The only time I touch another
is to examine or cause pain.
I hold their hands to start IVs.
Palpating for a vein.

I reach through veils of plastic.
People wince at me.
Except for those that contact
without touch- like Ginny.   There is a problem here with rhyme, see below.

“Ginny, how are you feeling?”
“I have a hole in my lung,” she says snubbly.  The made-up word is effective, but suggests a forced rhyme.
She looks at her chest tube and then the ceiling,
“I guess that makes me bubbly.”

I try to focus on our interview,
but distracted, I see a flower vase
“Your family must care a lot about you.”
“My children feel lost and out of place.”

“I wish they were here, but it’s for the best.
Every decision I make is my own.
No one to lean on in moments of weakness.
I am forced to be independent and bold.” 

Weakness? She looks formidable
in her mound of blankets,
staying afloat by shear will. Should be "sheer" unless there's to be a suggestion of cutting, I believe.
“You know- I refused to change beds?”

“If I have to, I will sleep in my van
before I share a room with another.
You laugh, but the virus plans
to drown me as I suffer.

I know because I heard it clearly strictly speaking, this line (and the first line of the next stanza) should begin with a double quote to indicate the same speaker is still speaking.  Also some others below.
In my roommate rattling
the last time I was prisoned here. 
I, for one, would rather go out bubbling.

If this surgery does not fix me,
I will then be free to go.
So I need not make my mind up, dear.
I voted long ago.”

She glances at her bright green purse
full of letters, in the window sill
and capped with a cup for dentures
leather worn, but cheery still

“Could you bring that to me, please?
I will take my teeth out for you
There is no need for niceties
no more food to chew.

I suppose you’d like to listen
to my lungs and not my story.
But then again, your kind face beckons
as if you needn’t hurry.

Finish your exam, I promise I will stop
Perhaps I will be a case study,
a novel medical write up,
or perhaps just a memory.

I would settle for a poem about this Spring.
Just don’t write it ‘til I’m free.”

“I promise to take care of you”, I say.
I care about you, I mean.
I turn to walk away, 
close the door and choking, I leave.

I discard my gloves and wash my hands  need a period here.
That subtle ounce of humanity
starts cravings I never knew I had
and holds in question my own sanity.

Don't want to go line-by-line too much here and critique phrasing, meter, and such.  It's a heartfelt, thoughtful, and moving work.

My problem is with the semi-rhyme.  It doesn't seem forced too often, but rhyme is tightly associated with meter, i.e. regular rhythm when read.  Without that (and this work quite properly doesn't stick to a fixed meter, being essentially conversational) rhyme can be jarring, almost seeming unintentionally humorous.  I'm forced to say, and hope it's not a step too far for mild critique, that the rhyming detracts, at least it does for me.
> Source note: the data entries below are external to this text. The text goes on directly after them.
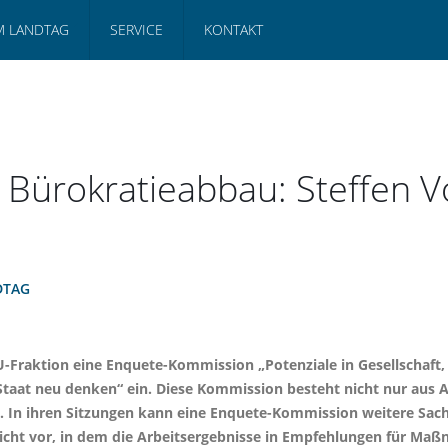
M LANDTAG
SERVICE
KONTAKT
ürokratieabbau: Steffen Vo
DTAG
SU-Fraktion eine Enquete-Kommission „Potenziale in Gesellschaft,
Staat neu denken“ ein. Diese Kommission besteht nicht nur aus
n. In ihren Sitzungen kann eine Enquete-Kommission weitere Sa
icht vor, in dem die Arbeitsergebnisse in Empfehlungen für Maß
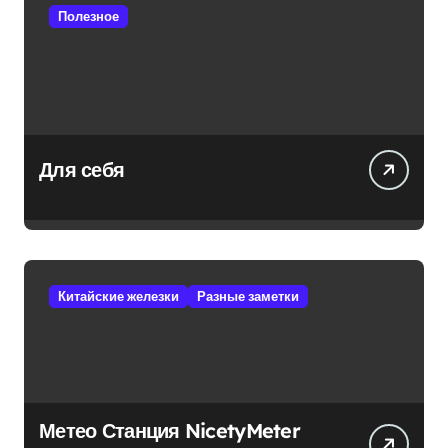
Полезное
Для себя
Китайские железки
Разные заметки
Метео Станция NicetyMeter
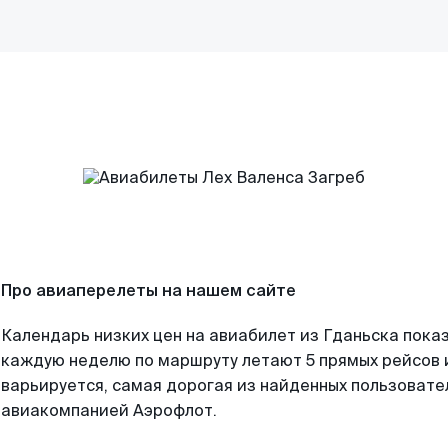
Про авиаперелеты на нашем сайте
Календарь низких цен на авиабилет из Гданьска показ
каждую неделю по маршруту летают 5 прямых рейсов и
варьируется, самая дорогая из найденных пользоват
авиакомпанией Аэрофлот.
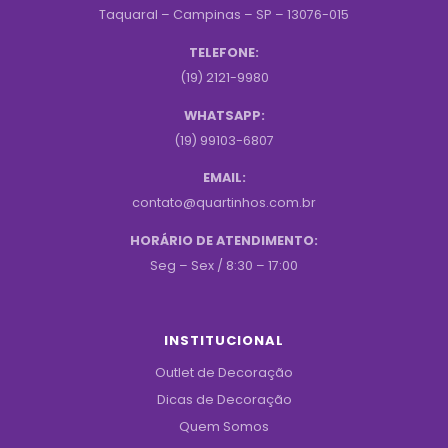
Taquaral – Campinas – SP – 13076-015
TELEFONE:
(19) 2121-9980
WHATSAPP:
(19) 99103-6807
EMAIL:
contato@quartinhos.com.br
HORÁRIO DE ATENDIMENTO:
Seg – Sex / 8:30 – 17:00
INSTITUCIONAL
Outlet de Decoração
Dicas de Decoração
Quem Somos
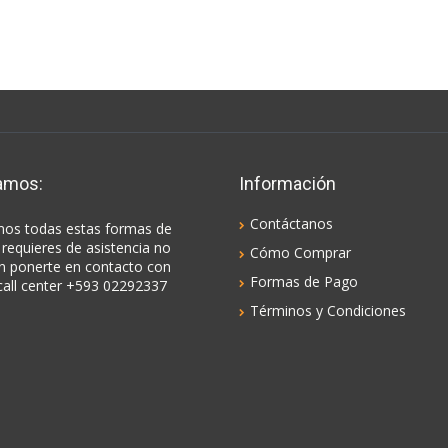
amos:
Información
Contáctanos
os todas estas formas de
 requieres de asistencia no
Cómo Comprar
n ponerte en contacto con
Formas de Pago
call center +593 02292337
Términos y Condiciones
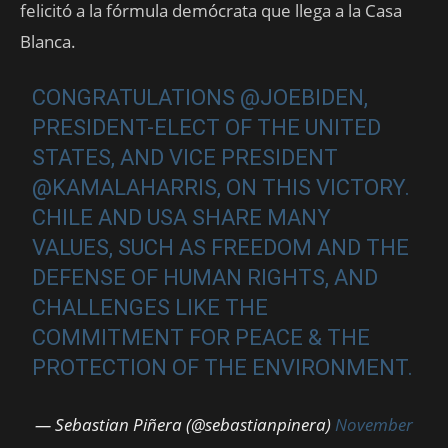
felicitó a la fórmula demócrata que llega a la Casa
Blanca.
CONGRATULATIONS
@JOEBIDEN
,
PRESIDENT-ELECT OF THE UNITED
STATES, AND VICE PRESIDENT
@KAMALAHARRIS
, ON THIS VICTORY.
CHILE AND USA SHARE MANY
VALUES, ​SUCH AS FREEDOM AND THE
DEFENSE OF HUMAN RIGHTS, AND
CHALLENGES LIKE THE
COMMITMENT FOR PEACE & THE
PROTECTION OF THE ENVIRONMENT.
— Sebastian Piñera (@sebastianpinera)
November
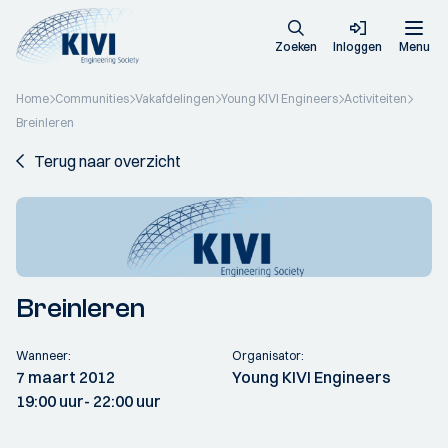
Zoeken
Inloggen
Menu
Home
Communities
Vakafdelingen
Young KIVI Engineers
Activiteiten
Breinleren
Terug naar overzicht
Breinleren
Wanneer:
Organisator:
7 maart 2012
Young KIVI Engineers
19:00 uur
- 22:00 uur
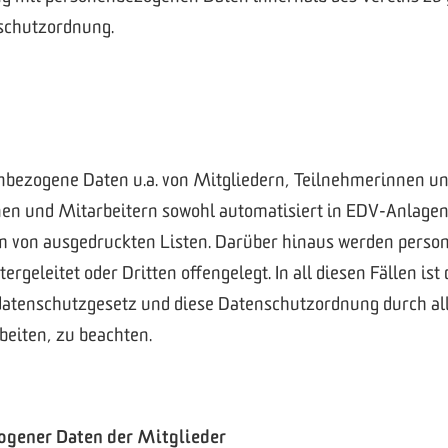
schutzordnung.
enbezogene Daten u.a. von Mitgliedern, Teilnehmerinnen u
en und Mitarbeitern sowohl automatisiert in EDV-Anlagen 
rm von ausgedruckten Listen. Darüber hinaus werden perso
tergeleitet oder Dritten offengelegt. In all diesen Fällen i
tenschutzgesetz und diese Datenschutzordnung durch all
eiten, zu beachten.
ogener Daten der Mitglieder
When editing, aside from typographic nuances like quotation marks and periods, consider how this could seem more spontaneous and real without the rhymes.  Or perhaps reserve them for the writer's/viewpoint's own thoughtful comments after the fact, taking care that rhyming lines also "happen" to have the same rhythmic structure (meter).

Hope this is helpful, it's a very moving poem.